The selection trend for prot288 is interesting in that the QTL allele, which increases protein abundance was introgressed in the early 1980s and its frequency then steadily increased by wheat breeders. Selection for or against potentially allergenic proteins has never been a goal in wheat breeding. Therefore, this selection trend may be due to the linkage with another target trait in wheat breeding that has been used since the 1980s and is largely influenced by the genomic region on the short arm of chromosome 2A. This chromosomal region contains an introgression from Triticum ventricosum that has a roughly comparable history. This introgression carries several important disease-resistance genes (e.g., Lr37 and Sr38-Yr17-Lr34) to various important rust diseases. In addition, the introgression also appears to improve yield stability and resistance to rice blast, all traits that are of great importance for many wheat breeding programs worldwide. For a large proportion of our wheat cultivars, molecular marker information for the disease resistance cluster Sr38-Yr17-Lr34  is available, which matches almost perfectly with the different QTL alleles of prot288. Consequently, the increase in the QTL allele that increases the abundance of the potential allergen prot288 could be due to indirect selection of disease-resistance genes nearby. According to the physical positions, our identified QTL is 6 Mbp away from the locus reported for the disease resistance cluster. Future studies will have to show whether this potential linkage can be broken by targeted selection using markers for both loci.

For the QTLs of six potential allergenic proteins, we did not detect clear selection trends over the decades of wheat breeding, but either an almost fixation on the QTL allele causing high protein abundance (prot139, prot189) or similar frequencies of both alleles. This is confirmed by our companion study in which we quantified the absolute protein amounts of eight ATIs by isotopically labeled standard peptides. Therein, major QTLs were identified for monomeric and dimeric ATIs with similar allele frequencies for the monomeric ATI 0.28 but near fixation of the QTL allele responsible for high protein abundance of the dimeric ATI 0.19-like.

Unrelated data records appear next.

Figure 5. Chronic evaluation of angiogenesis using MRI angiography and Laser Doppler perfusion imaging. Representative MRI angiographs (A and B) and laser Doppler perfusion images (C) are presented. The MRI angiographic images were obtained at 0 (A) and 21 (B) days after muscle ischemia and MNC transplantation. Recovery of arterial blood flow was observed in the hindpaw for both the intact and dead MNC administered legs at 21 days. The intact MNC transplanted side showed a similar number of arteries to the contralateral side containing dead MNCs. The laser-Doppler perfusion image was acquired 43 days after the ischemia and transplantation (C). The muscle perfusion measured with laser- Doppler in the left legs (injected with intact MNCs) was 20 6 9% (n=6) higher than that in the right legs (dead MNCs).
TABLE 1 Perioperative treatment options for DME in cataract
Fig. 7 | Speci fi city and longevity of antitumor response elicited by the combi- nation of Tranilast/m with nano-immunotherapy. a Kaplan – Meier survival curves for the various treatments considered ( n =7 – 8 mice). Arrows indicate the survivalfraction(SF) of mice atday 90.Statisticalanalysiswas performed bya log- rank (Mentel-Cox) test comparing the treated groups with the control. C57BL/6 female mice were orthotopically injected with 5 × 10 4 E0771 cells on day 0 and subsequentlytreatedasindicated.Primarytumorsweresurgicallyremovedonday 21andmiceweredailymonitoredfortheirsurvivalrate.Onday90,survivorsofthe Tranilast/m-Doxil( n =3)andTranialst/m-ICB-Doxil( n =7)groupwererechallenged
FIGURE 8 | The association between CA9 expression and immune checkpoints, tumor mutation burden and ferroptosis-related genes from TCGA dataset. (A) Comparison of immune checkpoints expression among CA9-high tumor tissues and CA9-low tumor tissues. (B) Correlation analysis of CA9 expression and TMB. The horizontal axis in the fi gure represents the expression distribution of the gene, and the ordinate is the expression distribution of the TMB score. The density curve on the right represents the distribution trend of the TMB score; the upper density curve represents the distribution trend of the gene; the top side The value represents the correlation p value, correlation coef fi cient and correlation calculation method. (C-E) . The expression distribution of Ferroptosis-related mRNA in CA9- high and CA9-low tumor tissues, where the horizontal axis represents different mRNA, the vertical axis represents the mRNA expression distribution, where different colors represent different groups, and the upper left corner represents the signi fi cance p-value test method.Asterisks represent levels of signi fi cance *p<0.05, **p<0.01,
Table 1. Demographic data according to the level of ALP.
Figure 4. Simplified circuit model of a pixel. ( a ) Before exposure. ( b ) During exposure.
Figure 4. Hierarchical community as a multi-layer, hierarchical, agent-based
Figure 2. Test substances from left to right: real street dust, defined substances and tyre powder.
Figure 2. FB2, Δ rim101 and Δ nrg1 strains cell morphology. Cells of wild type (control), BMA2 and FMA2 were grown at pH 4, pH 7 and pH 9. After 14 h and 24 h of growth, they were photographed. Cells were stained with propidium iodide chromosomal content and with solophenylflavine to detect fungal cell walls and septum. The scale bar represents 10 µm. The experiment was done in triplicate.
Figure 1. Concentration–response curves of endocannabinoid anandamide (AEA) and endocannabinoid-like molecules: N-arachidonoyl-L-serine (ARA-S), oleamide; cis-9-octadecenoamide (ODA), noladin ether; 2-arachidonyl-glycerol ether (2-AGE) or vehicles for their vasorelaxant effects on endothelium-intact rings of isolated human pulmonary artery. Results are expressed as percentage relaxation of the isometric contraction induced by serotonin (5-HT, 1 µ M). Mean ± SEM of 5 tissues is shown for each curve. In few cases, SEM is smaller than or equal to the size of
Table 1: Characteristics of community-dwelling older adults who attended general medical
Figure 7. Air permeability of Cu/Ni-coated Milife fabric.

Consequently, the reported sequence information for the major QTLs identified in both studies could largely facilitate breeding for the low protein abundance of eleven potentially allergenic proteins. Further studies are, therefore, urgently needed to work out the relevance of reducing these proteins abundance for human and animal health, so that the laborious breeding progress for these additional traits can finally be addressed.